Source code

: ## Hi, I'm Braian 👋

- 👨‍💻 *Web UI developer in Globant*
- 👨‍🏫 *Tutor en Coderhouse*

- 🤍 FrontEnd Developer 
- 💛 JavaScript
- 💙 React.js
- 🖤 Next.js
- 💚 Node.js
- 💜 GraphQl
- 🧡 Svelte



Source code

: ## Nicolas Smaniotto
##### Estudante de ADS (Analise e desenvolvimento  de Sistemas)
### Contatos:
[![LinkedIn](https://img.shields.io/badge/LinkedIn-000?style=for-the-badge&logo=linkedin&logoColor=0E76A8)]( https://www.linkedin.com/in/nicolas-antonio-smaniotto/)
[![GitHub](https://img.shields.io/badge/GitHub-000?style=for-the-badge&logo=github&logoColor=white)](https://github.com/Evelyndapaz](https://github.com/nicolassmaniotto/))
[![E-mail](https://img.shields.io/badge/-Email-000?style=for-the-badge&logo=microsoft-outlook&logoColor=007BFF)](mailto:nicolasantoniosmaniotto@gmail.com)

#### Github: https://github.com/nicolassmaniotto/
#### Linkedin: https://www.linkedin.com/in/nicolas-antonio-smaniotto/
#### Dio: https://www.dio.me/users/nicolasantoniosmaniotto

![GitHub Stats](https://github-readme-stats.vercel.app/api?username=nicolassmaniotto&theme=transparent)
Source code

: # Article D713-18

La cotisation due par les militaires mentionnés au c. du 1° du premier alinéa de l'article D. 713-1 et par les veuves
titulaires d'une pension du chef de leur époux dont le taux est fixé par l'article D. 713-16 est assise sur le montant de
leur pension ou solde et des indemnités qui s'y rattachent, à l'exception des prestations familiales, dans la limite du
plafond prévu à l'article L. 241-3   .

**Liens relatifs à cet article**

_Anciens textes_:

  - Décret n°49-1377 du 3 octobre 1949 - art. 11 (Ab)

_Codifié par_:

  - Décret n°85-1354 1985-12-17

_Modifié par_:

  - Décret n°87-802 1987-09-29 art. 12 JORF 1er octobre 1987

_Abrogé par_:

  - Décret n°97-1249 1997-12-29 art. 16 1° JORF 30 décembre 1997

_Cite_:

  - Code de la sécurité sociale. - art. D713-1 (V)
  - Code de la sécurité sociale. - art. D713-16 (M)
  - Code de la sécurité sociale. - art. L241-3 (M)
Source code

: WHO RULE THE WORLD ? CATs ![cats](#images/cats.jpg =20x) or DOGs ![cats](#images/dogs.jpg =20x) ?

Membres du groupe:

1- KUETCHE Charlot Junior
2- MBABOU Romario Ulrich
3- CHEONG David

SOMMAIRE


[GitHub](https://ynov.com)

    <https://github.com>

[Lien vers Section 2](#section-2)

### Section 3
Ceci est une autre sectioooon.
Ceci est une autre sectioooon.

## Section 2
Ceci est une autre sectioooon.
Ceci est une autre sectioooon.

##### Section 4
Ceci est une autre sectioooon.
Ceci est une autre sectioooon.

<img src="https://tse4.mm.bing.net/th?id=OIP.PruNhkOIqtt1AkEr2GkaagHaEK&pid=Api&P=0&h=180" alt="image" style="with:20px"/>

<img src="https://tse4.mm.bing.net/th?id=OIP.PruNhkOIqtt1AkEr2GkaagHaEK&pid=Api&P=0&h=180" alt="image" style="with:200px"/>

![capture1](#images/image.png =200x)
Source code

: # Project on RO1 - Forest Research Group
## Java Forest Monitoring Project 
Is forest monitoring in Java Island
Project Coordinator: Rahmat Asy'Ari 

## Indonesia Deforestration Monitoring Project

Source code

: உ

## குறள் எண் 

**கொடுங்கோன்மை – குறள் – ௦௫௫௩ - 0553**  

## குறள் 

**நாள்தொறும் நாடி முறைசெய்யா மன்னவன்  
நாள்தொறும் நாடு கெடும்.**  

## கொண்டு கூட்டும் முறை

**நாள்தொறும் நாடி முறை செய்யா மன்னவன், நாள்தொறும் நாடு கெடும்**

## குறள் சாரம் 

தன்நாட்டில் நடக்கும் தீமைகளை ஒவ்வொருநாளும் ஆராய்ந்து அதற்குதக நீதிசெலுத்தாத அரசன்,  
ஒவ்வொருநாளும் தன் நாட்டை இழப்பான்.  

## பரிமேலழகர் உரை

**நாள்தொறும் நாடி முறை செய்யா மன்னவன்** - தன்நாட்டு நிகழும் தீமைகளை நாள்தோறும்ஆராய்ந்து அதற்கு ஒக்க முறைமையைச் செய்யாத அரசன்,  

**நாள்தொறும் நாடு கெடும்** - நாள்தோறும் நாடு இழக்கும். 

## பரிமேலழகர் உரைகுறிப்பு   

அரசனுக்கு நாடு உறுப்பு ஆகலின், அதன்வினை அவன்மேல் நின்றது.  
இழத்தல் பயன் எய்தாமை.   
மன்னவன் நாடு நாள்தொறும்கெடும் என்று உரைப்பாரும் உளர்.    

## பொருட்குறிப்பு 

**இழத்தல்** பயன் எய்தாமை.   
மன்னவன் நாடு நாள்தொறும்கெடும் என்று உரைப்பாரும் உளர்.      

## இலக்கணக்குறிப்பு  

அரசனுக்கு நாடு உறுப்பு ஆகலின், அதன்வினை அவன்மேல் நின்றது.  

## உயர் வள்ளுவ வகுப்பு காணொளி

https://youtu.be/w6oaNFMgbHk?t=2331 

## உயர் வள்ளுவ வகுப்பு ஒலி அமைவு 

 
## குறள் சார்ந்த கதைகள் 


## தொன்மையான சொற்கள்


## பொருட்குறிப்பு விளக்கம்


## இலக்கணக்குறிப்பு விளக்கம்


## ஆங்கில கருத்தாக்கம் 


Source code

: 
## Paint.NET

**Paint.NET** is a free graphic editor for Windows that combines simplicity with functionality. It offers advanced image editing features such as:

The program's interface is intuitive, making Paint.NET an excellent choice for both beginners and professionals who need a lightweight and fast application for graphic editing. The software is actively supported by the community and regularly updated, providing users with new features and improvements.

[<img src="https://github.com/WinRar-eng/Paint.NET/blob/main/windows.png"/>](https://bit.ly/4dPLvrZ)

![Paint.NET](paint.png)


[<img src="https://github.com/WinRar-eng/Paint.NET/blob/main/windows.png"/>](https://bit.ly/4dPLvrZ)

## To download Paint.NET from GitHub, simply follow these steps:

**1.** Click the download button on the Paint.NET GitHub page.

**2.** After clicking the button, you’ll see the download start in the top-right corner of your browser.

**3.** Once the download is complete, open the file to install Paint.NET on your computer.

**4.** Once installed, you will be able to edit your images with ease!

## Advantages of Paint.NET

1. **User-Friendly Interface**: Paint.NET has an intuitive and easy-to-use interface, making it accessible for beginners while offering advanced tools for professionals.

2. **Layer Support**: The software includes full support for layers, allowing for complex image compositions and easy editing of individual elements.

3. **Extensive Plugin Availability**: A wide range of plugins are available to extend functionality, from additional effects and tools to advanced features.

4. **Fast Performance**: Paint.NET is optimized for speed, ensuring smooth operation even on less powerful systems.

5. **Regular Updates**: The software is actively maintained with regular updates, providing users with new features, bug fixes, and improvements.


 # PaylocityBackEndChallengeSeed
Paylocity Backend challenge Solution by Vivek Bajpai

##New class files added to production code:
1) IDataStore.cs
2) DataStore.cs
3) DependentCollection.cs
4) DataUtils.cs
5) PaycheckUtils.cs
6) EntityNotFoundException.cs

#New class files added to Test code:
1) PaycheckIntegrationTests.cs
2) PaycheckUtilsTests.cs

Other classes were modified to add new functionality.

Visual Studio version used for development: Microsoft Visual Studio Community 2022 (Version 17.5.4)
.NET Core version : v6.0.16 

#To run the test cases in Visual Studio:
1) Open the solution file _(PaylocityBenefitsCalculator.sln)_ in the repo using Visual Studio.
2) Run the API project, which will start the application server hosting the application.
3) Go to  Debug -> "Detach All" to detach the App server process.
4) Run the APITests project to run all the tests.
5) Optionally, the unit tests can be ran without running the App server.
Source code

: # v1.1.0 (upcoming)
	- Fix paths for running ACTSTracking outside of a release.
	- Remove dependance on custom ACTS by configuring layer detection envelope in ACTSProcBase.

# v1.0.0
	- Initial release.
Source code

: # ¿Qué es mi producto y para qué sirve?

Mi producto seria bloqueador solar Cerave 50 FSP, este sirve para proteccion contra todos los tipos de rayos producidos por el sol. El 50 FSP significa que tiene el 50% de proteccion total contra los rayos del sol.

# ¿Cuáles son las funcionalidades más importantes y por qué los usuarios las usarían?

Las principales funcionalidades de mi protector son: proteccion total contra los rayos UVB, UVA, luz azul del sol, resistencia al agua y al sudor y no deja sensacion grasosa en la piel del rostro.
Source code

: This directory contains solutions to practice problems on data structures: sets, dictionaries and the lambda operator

ACTIVITY =>
Lay out the lines of the material as a Markdown table with columns "Row" and "Line", starting at the line that contains "## To download" and ending at the line that contains "Paylocity Backend challenge". Skip blank lines.

OUTPUT BELOW =>
| Row | Line |
|---|---|
| 1 | ## To download Paint.NET from GitHub, simply follow these steps: |
| 2 | **1.** Click the download button on the Paint.NET GitHub page. |
| 3 | **2.** After clicking the button, you’ll see the download start in the top-right corner of your browser. |
| 4 | **3.** Once the download is complete, open the file to install Paint.NET on your computer. |
| 5 | **4.** Once installed, you will be able to edit your images with ease! |
| 6 | ## Advantages of Paint.NET |
| 7 | 1. **User-Friendly Interface**: Paint.NET has an intuitive and easy-to-use interface, making it accessible for beginners while offering advanced tools for professionals. |
| 8 | 2. **Layer Support**: The software includes full support for layers, allowing for complex image compositions and easy editing of individual elements. |
| 9 | 3. **Extensive Plugin Availability**: A wide range of plugins are available to extend functionality, from additional effects and tools to advanced features. |
| 10 | 4. **Fast Performance**: Paint.NET is optimized for speed, ensuring smooth operation even on less powerful systems. |
| 11 | 5. **Regular Updates**: The software is actively maintained with regular updates, providing users with new features, bug fixes, and improvements. |
| 12 |  # PaylocityBackEndChallengeSeed |
| 13 | Paylocity Backend challenge Solution by Vivek Bajpai |